── TEXT ──

That fact is, that as we continue to study the various dispositions of these
twelve men, it must be concluded that their natures were "poles apart", and all,
save Judas Iscariot (the son of perdition), went on to become faithful apostles
of Jesus Christ. How was that? Well, some would argue that having received the
Holy Spirit who would lead them into all truth, living faithfully would be the
natural outcome in their lives. In a way that is correct, but when they received
the Holy Spirit they were empowered as we read in 1 Corinthians 2:12 "Now we
have received not the spirit of the world, but the Spirit who is from God, that
we might know the things freely given to us by God". They were, through the Holy
Spirit, able to reveal the word of God. The Holy Spirit also gave them power to
confirm the word by performing miraculous signs.
As to the advantage they had over us, that was the extent of the Holy Spirit
in their lives. From then on, it was their responsibility to "seek" to use that
knowledge by applying the revealed truth, the teaching of Christ, to their
lives. Each of those apostles had to work out their own salvation, had to make
the same commitment to a Christ led life, exactly as we do today!
In his second letter 1: 5ff having already told us that now that we are
saved, that we have through Jesus Christ the most precious promises made to men,
that God by His own action has given us everything that is necessary for an
abundant life and holiness. He says that it is now up to us to be diligent, to
be determined to escape worldliness and its lusts. And He gives us vital steps
for living faithfully, by telling us to be persistent about implementing the
whole of the revealed will of God in our lives.

───
── PROVIDED RECORDS ──

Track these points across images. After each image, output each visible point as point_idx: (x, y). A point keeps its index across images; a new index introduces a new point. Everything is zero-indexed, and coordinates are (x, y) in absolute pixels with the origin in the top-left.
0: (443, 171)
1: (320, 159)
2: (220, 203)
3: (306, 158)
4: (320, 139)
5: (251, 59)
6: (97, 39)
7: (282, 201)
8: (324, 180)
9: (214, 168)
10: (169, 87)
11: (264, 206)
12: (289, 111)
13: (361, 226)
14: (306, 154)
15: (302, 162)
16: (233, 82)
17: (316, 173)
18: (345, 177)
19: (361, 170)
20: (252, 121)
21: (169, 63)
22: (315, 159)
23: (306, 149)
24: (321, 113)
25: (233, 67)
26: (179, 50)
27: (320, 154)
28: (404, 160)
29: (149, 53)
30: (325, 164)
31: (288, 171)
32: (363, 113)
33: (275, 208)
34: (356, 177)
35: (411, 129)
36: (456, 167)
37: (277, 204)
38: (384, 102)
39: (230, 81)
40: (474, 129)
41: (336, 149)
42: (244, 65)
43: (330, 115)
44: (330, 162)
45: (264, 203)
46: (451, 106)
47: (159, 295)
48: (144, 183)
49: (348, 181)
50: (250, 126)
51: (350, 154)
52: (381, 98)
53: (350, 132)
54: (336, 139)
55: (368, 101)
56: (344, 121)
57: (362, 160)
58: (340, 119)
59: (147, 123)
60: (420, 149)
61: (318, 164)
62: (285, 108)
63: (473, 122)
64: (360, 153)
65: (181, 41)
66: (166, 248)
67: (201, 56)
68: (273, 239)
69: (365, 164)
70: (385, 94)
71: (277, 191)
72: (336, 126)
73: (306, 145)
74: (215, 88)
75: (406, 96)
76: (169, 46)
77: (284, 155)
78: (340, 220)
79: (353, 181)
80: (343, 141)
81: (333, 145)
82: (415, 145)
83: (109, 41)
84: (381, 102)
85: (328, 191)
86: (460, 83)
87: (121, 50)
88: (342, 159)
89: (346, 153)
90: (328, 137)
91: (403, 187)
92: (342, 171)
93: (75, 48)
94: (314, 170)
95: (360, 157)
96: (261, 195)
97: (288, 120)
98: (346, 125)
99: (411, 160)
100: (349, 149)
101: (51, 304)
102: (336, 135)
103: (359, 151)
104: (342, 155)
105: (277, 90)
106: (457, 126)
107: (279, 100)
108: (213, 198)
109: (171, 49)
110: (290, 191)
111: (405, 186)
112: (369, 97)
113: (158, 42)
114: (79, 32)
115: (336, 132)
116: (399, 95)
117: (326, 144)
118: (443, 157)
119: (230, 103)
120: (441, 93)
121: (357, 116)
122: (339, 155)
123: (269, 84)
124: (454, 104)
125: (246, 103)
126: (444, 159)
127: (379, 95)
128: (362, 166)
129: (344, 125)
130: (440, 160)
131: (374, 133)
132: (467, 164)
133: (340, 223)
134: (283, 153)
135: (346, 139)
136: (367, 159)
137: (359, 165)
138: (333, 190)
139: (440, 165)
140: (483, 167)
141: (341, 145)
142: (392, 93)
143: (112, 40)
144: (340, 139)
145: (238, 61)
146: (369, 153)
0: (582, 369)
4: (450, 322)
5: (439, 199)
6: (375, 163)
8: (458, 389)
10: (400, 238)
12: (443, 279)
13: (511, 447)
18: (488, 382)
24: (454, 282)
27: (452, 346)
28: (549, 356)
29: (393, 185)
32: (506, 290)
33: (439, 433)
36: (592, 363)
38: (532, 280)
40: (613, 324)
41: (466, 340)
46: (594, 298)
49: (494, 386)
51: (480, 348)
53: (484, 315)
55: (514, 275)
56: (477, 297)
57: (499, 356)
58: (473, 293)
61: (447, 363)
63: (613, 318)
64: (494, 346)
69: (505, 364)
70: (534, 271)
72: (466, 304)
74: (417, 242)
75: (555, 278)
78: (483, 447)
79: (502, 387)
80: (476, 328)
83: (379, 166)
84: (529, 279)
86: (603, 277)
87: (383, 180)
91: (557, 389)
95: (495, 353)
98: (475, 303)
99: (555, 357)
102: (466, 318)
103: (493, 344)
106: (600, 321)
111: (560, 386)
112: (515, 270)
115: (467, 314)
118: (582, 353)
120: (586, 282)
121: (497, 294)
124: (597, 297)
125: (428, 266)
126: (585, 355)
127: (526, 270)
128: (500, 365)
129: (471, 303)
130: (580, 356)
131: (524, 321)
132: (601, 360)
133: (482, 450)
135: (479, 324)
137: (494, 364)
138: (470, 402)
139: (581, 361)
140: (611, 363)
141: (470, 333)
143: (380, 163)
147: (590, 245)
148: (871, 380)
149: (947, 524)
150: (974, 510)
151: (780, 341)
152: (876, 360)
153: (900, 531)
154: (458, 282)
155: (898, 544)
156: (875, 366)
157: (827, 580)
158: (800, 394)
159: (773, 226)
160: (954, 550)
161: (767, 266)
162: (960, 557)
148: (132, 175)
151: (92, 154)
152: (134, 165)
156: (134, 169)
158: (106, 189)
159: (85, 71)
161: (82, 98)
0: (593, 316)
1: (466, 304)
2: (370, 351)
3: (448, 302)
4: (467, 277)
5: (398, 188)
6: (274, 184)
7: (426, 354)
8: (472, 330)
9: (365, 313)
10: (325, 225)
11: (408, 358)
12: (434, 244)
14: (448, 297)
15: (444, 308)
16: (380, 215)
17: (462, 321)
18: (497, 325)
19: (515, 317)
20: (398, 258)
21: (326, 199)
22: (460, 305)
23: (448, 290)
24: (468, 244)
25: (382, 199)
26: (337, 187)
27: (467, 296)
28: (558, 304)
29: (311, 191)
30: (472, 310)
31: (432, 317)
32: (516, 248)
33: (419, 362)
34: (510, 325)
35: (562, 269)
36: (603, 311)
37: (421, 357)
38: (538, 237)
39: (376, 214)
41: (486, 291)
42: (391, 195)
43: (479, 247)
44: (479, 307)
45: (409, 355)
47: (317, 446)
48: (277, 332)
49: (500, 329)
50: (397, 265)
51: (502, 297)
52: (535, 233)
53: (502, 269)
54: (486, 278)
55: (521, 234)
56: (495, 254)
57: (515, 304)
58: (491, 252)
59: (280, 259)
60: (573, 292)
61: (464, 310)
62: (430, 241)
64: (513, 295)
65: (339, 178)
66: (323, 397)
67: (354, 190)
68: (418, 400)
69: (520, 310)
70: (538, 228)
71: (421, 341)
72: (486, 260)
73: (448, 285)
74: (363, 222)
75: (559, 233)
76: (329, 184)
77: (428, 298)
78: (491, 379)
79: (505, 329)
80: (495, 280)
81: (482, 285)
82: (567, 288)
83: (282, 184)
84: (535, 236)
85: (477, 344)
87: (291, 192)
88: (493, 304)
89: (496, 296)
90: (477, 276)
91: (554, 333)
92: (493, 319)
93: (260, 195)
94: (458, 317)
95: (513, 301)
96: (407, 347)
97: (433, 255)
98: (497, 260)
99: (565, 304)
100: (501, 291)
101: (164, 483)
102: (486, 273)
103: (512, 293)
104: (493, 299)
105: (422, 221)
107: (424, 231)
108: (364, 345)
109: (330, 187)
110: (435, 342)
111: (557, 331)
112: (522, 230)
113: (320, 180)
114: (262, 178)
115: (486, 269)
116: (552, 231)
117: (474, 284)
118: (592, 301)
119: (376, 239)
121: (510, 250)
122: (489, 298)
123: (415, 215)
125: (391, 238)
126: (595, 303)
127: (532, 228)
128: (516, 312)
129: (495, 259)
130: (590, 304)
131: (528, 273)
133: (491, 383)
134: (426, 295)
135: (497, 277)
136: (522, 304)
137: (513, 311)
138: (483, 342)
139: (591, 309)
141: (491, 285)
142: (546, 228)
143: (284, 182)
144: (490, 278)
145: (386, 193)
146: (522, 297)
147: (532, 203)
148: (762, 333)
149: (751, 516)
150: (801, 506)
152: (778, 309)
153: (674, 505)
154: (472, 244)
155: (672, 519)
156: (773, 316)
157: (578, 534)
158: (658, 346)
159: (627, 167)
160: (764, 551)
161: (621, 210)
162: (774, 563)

───

**TASK INSTRUCTIONS**
From the text about the apostles above, reproduce word for word the part that opens with the words containing "That fact is, that" and closes with "performing miraculous signs.".

**WRITTEN ANSWER**
That fact is, that as we continue to study the various dispositions of these
twelve men, it must be concluded that their natures were "poles apart", and all,
save Judas Iscariot (the son of perdition), went on to become faithful apostles
of Jesus Christ. How was that? Well, some would argue that having received the
Holy Spirit who would lead them into all truth, living faithfully would be the
natural outcome in their lives. In a way that is correct, but when they received
the Holy Spirit they were empowered as we read in 1 Corinthians 2:12 "Now we
have received not the spirit of the world, but the Spirit who is from God, that
we might know the things freely given to us by God". They were, through the Holy
Spirit, able to reveal the word of God. The Holy Spirit also gave them power to
confirm the word by performing miraculous signs.